Source data:
──────

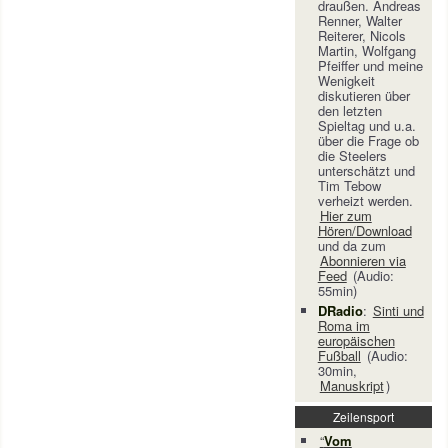
draußen. Andreas
Renner, Walter
Reiterer, Nicols
Martin, Wolfgang
Pfeiffer und meine
Wenigkeit
diskutieren über
den letzten
Spieltag und u.a.
über die Frage ob
die Steelers
unterschätzt und
Tim Tebow
verheizt werden.
Hier zum
Hören/Download
und da zum
Abonnieren via
Feed
(Audio:
55min)
DRadio
:
Sinti und
Roma im
europäischen
Fußball
(Audio:
30min,
Manuskript
)
Zeilensport
“
Vom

──────

• [REQUIRED WORK]:
Beginning with the line that holds "Pfeiffer und meine" and ending with the last line of the data, copy each line exactly and add nothing.

• [YOUR RESPONSE]:
Pfeiffer und meine
Wenigkeit
diskutieren über
den letzten
Spieltag und u.a.
über die Frage ob
die Steelers
unterschätzt und
Tim Tebow
verheizt werden.
Hier zum
Hören/Download
und da zum
Abonnieren via
Feed
(Audio:
55min)
DRadio
:
Sinti und
Roma im
europäischen
Fußball
(Audio:
30min,
Manuskript
)
Zeilensport
“
Vom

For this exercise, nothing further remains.